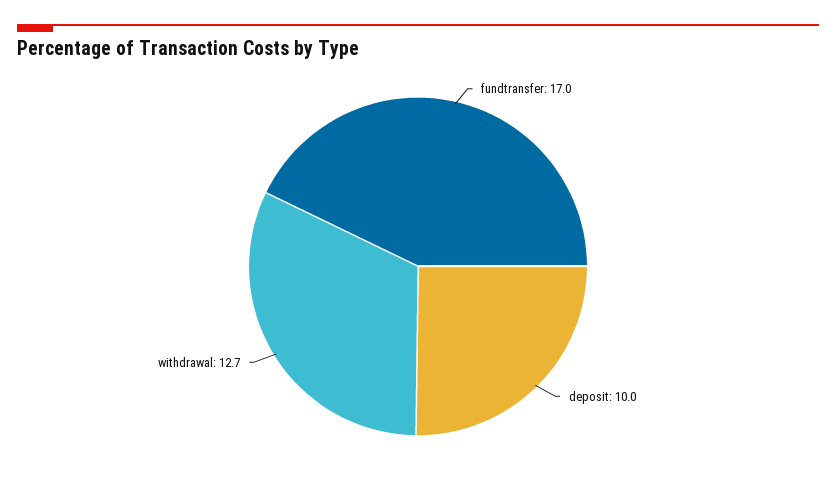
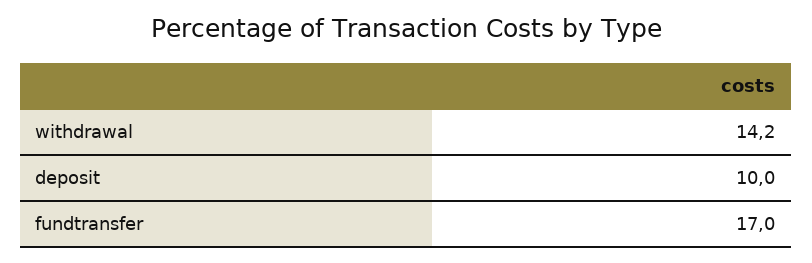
  {
    "fundtransfer": 17,
    "deposit": 10,
-   "withdrawal": 12.7
+   "withdrawal": 14.2
  }

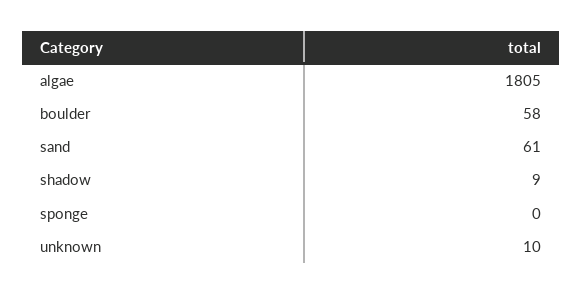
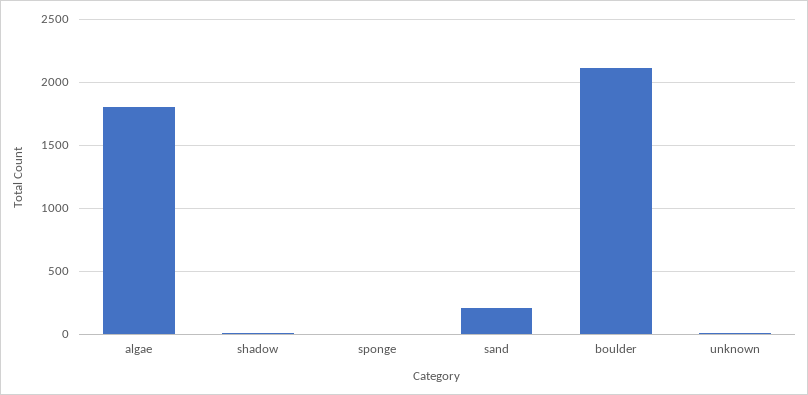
  {
    "algae": 1805,
-   "boulder": 58,
+   "boulder": 2100,
-   "sand": 61,
+   "sand": 200,
    "shadow": 9,
    "sponge": 0,
    "unknown": 10
  }

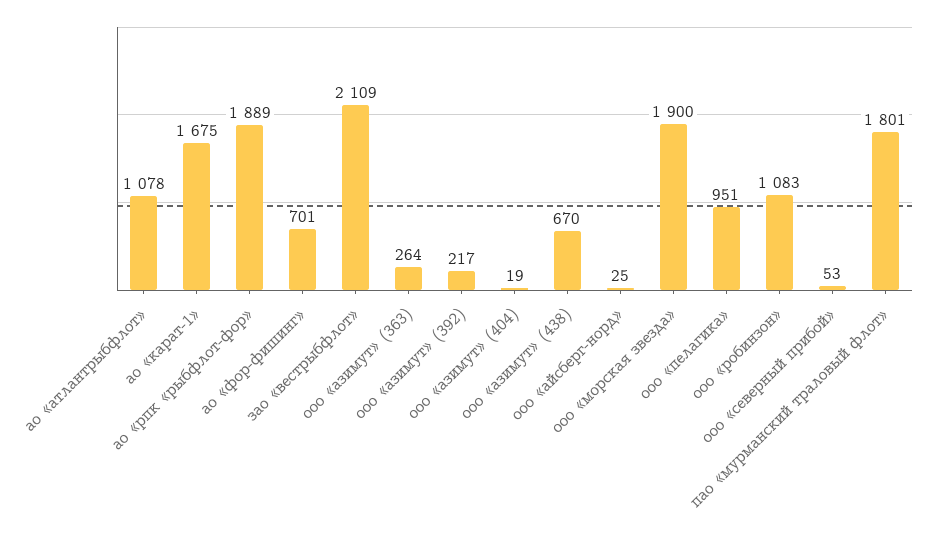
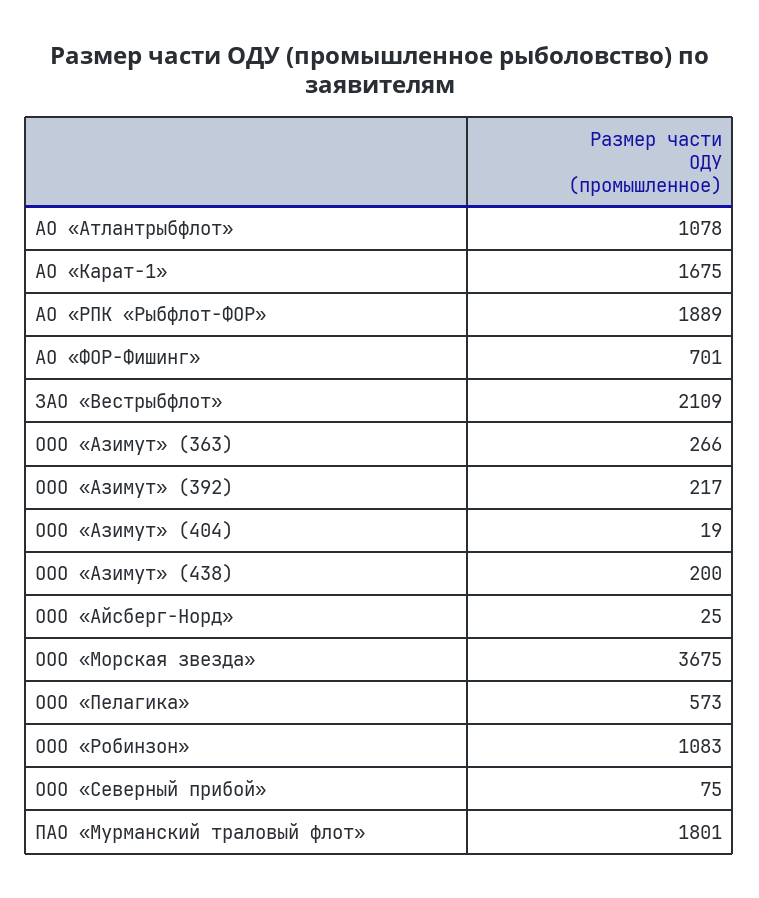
  {
    "ао «атлантрыбфлот»": 1078,
    "ао «карат-1»": 1675,
    "ао «рпк «рыбфлот-фор»": 1889,
    "ао «фор-фишинг»": 701,
    "зао «вестрыбфлот»": 2109,
-   "ооо «азимут» (363)": 264,
+   "ооо «азимут» (363)": 266,
    "ооо «азимут» (392)": 217,
    "ооо «азимут» (404)": 19,
-   "ооо «азимут» (438)": 670,
+   "ооо «азимут» (438)": 200,
    "ооо «айсберг-норд»": 25,
-   "ооо «морская звезда»": 1900,
+   "ооо «морская звезда»": 3675,
-   "ооо «пелагика»": 951,
+   "ооо «пелагика»": 573,
    "ооо «робинзон»": 1083,
-   "ооо «северный прибой»": 53,
+   "ооо «северный прибой»": 75,
    "пао «мурманский траловый флот»": 1801
  }

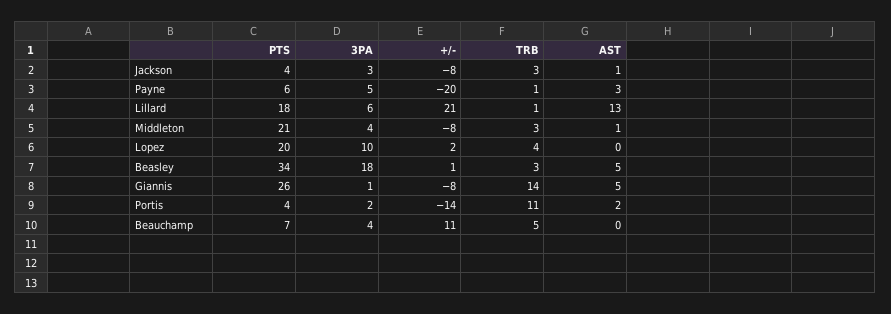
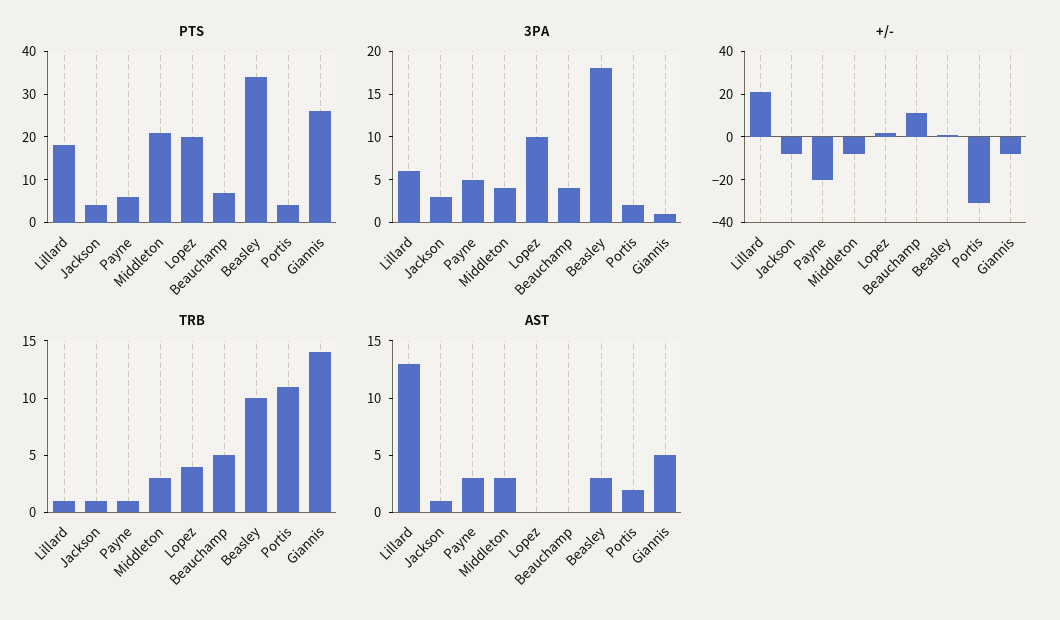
  {
    "PTS": {
      "Jackson": 4,
      "Payne": 6,
      "Lillard": 18,
      "Middleton": 21,
      "Lopez": 20,
      "Beasley": 34,
      "Giannis": 26,
      "Portis": 4,
      "Beauchamp": 7
    },
    "3PA": {
      "Jackson": 3,
      "Payne": 5,
      "Lillard": 6,
      "Middleton": 4,
      "Lopez": 10,
      "Beasley": 18,
      "Giannis": 1,
      "Portis": 2,
      "Beauchamp": 4
    },
    "+/-": {
      "Jackson": -8,
      "Payne": -20,
      "Lillard": 21,
      "Middleton": -8,
      "Lopez": 2,
      "Beasley": 1,
      "Giannis": -8,
-     "Portis": -14,
+     "Portis": -30,
      "Beauchamp": 11
    },
    "TRB": {
-     "Jackson": 3,
+     "Jackson": 1,
      "Payne": 1,
      "Lillard": 1,
      "Middleton": 3,
      "Lopez": 4,
-     "Beasley": 3,
+     "Beasley": 10,
      "Giannis": 14,
      "Portis": 11,
      "Beauchamp": 5
    },
    "AST": {
      "Jackson": 1,
      "Payne": 3,
      "Lillard": 13,
-     "Middleton": 1,
+     "Middleton": 3,
      "Lopez": 0,
-     "Beasley": 5,
+     "Beasley": 3,
      "Giannis": 5,
      "Portis": 2,
      "Beauchamp": 0
    }
  }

**THE TASK**
After removing each picture, print the entries above exactly as they were.

**ANSWER SPACE**
  {
    "fundtransfer": 17,
    "deposit": 10,
-   "withdrawal": 12.7
+   "withdrawal": 14.2
  }

  {
    "algae": 1805,
-   "boulder": 58,
+   "boulder": 2100,
-   "sand": 61,
+   "sand": 200,
    "shadow": 9,
    "sponge": 0,
    "unknown": 10
  }

  {
    "ао «атлантрыбфлот»": 1078,
    "ао «карат-1»": 1675,
    "ао «рпк «рыбфлот-фор»": 1889,
    "ао «фор-фишинг»": 701,
    "зао «вестрыбфлот»": 2109,
-   "ооо «азимут» (363)": 264,
+   "ооо «азимут» (363)": 266,
    "ооо «азимут» (392)": 217,
    "ооо «азимут» (404)": 19,
-   "ооо «азимут» (438)": 670,
+   "ооо «азимут» (438)": 200,
    "ооо «айсберг-норд»": 25,
-   "ооо «морская звезда»": 1900,
+   "ооо «морская звезда»": 3675,
-   "ооо «пелагика»": 951,
+   "ооо «пелагика»": 573,
    "ооо «робинзон»": 1083,
-   "ооо «северный прибой»": 53,
+   "ооо «северный прибой»": 75,
    "пао «мурманский траловый флот»": 1801
  }

  {
    "PTS": {
      "Jackson": 4,
      "Payne": 6,
      "Lillard": 18,
      "Middleton": 21,
      "Lopez": 20,
      "Beasley": 34,
      "Giannis": 26,
      "Portis": 4,
      "Beauchamp": 7
    },
    "3PA": {
      "Jackson": 3,
      "Payne": 5,
      "Lillard": 6,
      "Middleton": 4,
      "Lopez": 10,
      "Beasley": 18,
      "Giannis": 1,
      "Portis": 2,
      "Beauchamp": 4
    },
    "+/-": {
      "Jackson": -8,
      "Payne": -20,
      "Lillard": 21,
      "Middleton": -8,
      "Lopez": 2,
      "Beasley": 1,
      "Giannis": -8,
-     "Portis": -14,
+     "Portis": -30,
      "Beauchamp": 11
    },
    "TRB": {
-     "Jackson": 3,
+     "Jackson": 1,
      "Payne": 1,
      "Lillard": 1,
      "Middleton": 3,
      "Lopez": 4,
-     "Beasley": 3,
+     "Beasley": 10,
      "Giannis": 14,
      "Portis": 11,
      "Beauchamp": 5
    },
    "AST": {
      "Jackson": 1,
      "Payne": 3,
      "Lillard": 13,
-     "Middleton": 1,
+     "Middleton": 3,
      "Lopez": 0,
-     "Beasley": 5,
+     "Beasley": 3,
      "Giannis": 5,
      "Portis": 2,
      "Beauchamp": 0
    }
  }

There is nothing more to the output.